About two months later, he went home where he is now taking his place in the Heyward family alongside his sister and brother. MUSC's Interstage Monitoring Program, which follows all single-ventricle patients until their next surgery, contacts the Heyward family weekly to ensure that Hudson continues doing well and reaches all of the benchmarks for his second surgery which is expected to be done in the next four to six months. "He had a lot of challenges going into the first surgery and there were real concerns about whether he'd survive his first hospitalization. So, the fact that we're talking about him being at home really speaks volumes about our teams and their capabilities and the kind of care we provide at MUSC," says Woodard.
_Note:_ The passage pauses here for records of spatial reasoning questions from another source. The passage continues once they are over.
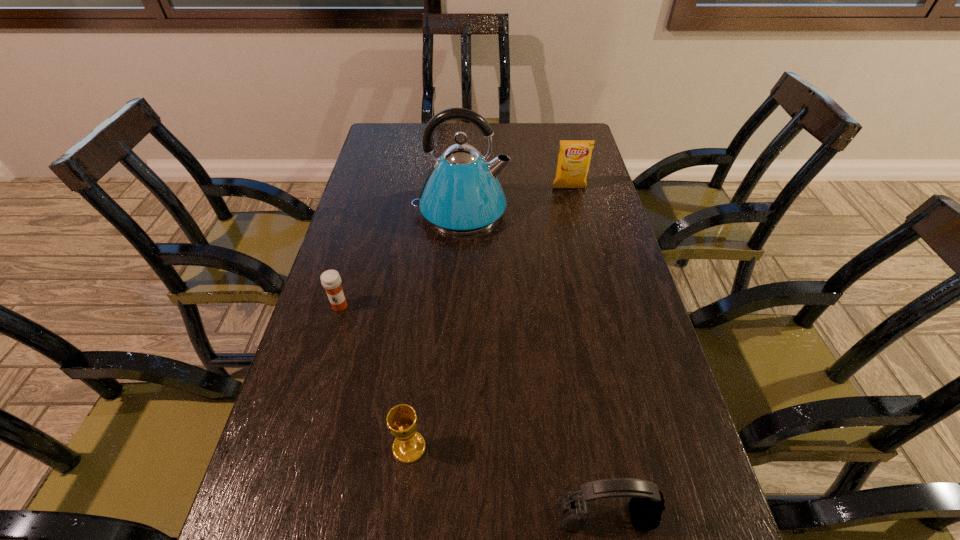
I want to click on object present at the left edge, so click(x=331, y=281).

I want to click on crisp (potato chip) that is at the right edge, so click(x=574, y=157).

At what (x,y) coordinates should I click in order to perform the action: click on headset located at the right edge. Please return your answer as a coordinate pair (x, y). Image resolution: width=960 pixels, height=540 pixels. Looking at the image, I should click on (646, 506).

Find the location of `vacant space at the far edge`. vacant space at the far edge is located at coordinates (449, 127).

Locate an element on the screen. This screenshot has width=960, height=540. blank space at the left edge of the desktop is located at coordinates (x=324, y=297).

This screenshot has height=540, width=960. Find the location of `vacant space at the right edge`. vacant space at the right edge is located at coordinates (644, 431).

Locate an element on the screen. free space at the far left corner of the desktop is located at coordinates (376, 127).

Where is `vacant area at the far right corner of the desktop`? vacant area at the far right corner of the desktop is located at coordinates (558, 155).

This screenshot has height=540, width=960. What are the coordinates of `free space between the leftmost object and the headset` in the screenshot? It's located at (472, 412).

Dominique agrees, "It was the longest, saddest, most rewarding two months of my life. I learned so many life-lessons watching Hudson fight so hard and for so long. And we're so grateful to all the people at MUSC who were right there fighting with him - the doctors, nurses, fellows, techs, palliative care people. It's like we have a new forever family with them now."
Baby Hudson Heyward
Hudson's case demonstrates why US News and World Report ranks MUSC Children's Health number 12 in the country for cardiology and cardiac surgery. Even more impressive is that they rank number 4 in the country for outcomes. Also, for every heart surgery that is tracked, patients at MUSC Children's Health spend less time recovering in the hospital than the national average. After patients get through their initial medical challenges, the MUSC care team continues supporting them. "As critical as it is to get patients through major surgery and a complex hospitalization, we put equal thought and importance on their quality-of-life after surgery," says Buckley. "Our approach is not to just focus on survival but also on thriving when they go home. The absolute goal is for them to lead as normal and happy a childhood as possible, even if, like Hudson, they need more interventions in the future. This is the best team I've ever been a part of - the collaborative, expert, thoughtful and compassionate approach at MUSC is what makes stories like Hudson's possible."